Ne era nato un lungo contenzioso, fatto di ricorsi e controricorsi. Non solo su responsabilità e risarcimenti che riguardavano direttamente i due conducenti coinvolti nell’incidente, ma anche sulla richiesta del padre del motociclista di vedere riconosciuto il danno non patrimoniale legato alla sofferenza per il ferimento e il ricovero del proprio figlio, all’epoca ancora minorenne.

Un danno su cui all’epoca dei fatti c’era incertezza. Ma poi, come ricorda la sentenza depositata ieri, le Sezioni unite della Cassazione si erano pronunciate in senso affermativo (sentenza 9556/2002).

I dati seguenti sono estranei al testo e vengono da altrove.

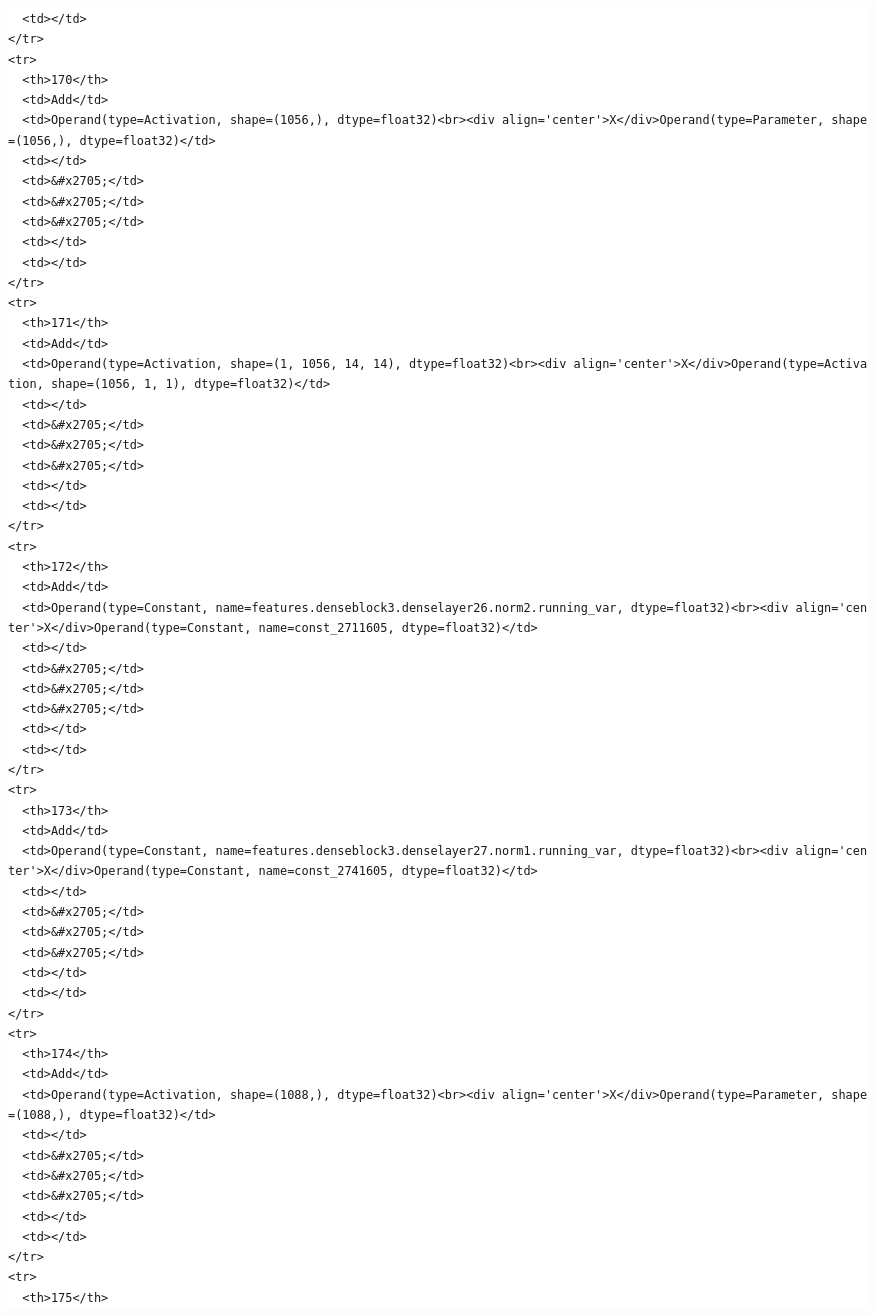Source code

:       <td></td>
    </tr>
    <tr>
      <th>170</th>
      <td>Add</td>
      <td>Operand(type=Activation, shape=(1056,), dtype=float32)<br><div align='center'>X</div>Operand(type=Parameter, shape=(1056,), dtype=float32)</td>
      <td></td>
      <td>&#x2705;</td>
      <td>&#x2705;</td>
      <td>&#x2705;</td>
      <td></td>
      <td></td>
    </tr>
    <tr>
      <th>171</th>
      <td>Add</td>
      <td>Operand(type=Activation, shape=(1, 1056, 14, 14), dtype=float32)<br><div align='center'>X</div>Operand(type=Activation, shape=(1056, 1, 1), dtype=float32)</td>
      <td></td>
      <td>&#x2705;</td>
      <td>&#x2705;</td>
      <td>&#x2705;</td>
      <td></td>
      <td></td>
    </tr>
    <tr>
      <th>172</th>
      <td>Add</td>
      <td>Operand(type=Constant, name=features.denseblock3.denselayer26.norm2.running_var, dtype=float32)<br><div align='center'>X</div>Operand(type=Constant, name=const_2711605, dtype=float32)</td>
      <td></td>
      <td>&#x2705;</td>
      <td>&#x2705;</td>
      <td>&#x2705;</td>
      <td></td>
      <td></td>
    </tr>
    <tr>
      <th>173</th>
      <td>Add</td>
      <td>Operand(type=Constant, name=features.denseblock3.denselayer27.norm1.running_var, dtype=float32)<br><div align='center'>X</div>Operand(type=Constant, name=const_2741605, dtype=float32)</td>
      <td></td>
      <td>&#x2705;</td>
      <td>&#x2705;</td>
      <td>&#x2705;</td>
      <td></td>
      <td></td>
    </tr>
    <tr>
      <th>174</th>
      <td>Add</td>
      <td>Operand(type=Activation, shape=(1088,), dtype=float32)<br><div align='center'>X</div>Operand(type=Parameter, shape=(1088,), dtype=float32)</td>
      <td></td>
      <td>&#x2705;</td>
      <td>&#x2705;</td>
      <td>&#x2705;</td>
      <td></td>
      <td></td>
    </tr>
    <tr>
      <th>175</th>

Nel giudizio di appello aveva vinto la compagnia assicuratrice, secondo la quale il padre non aveva dato prova della sua sofferenza. Ora, secondo la Cassazione, la Corte d’appello avrebbe dovuto desumere il diritto del padre da tutta una serie di elementi e non da una vera e propria prova.

Infatti, «consistendo in un moto dell’animo, ben difficilmente» un danno del genere potrà essere dimostrato «in concreto» con le prove cosiddette storiche, «per l’ovvia ragione che solo in interiore homine habitat veritas». Dunque, bisogna ricorrere alle cosiddette prove critiche, «prima fra tutte» quella presuntiva (articolo 2727 del Codice civile).

Per la Cassazione, questa prova non consiste in un «acritico automatismo» che fa sempre discendere il diritto al risarcimento dal fatto di essere prossimo congiunto della vittima, ma si raggiunge tenendo conto di altri fatti emersi durante il procedimento e non contestati.

Nel caso di specie, si tratta della minore età della vittima, del suo ricovero in ospedale, delle sue lesioni non lievi, dell’invalidità temporanea assoluta protrattasi per i primi quattro mesi dall’incidente e del fatto che padre e figlio normalmente vivevano nella stessa casa. Alla luce di tutto questo, la Cassazione ritiene si possa desumere che il padre «si mise in allarme per la salute del figlio». Un ragionamento che anche i giudici d’appello avrebbero dovutofare e invece hanno trascurato, pur riguardando fatti decisivi. Di qui il rinvio alla Corte l’appello in diversa composizione.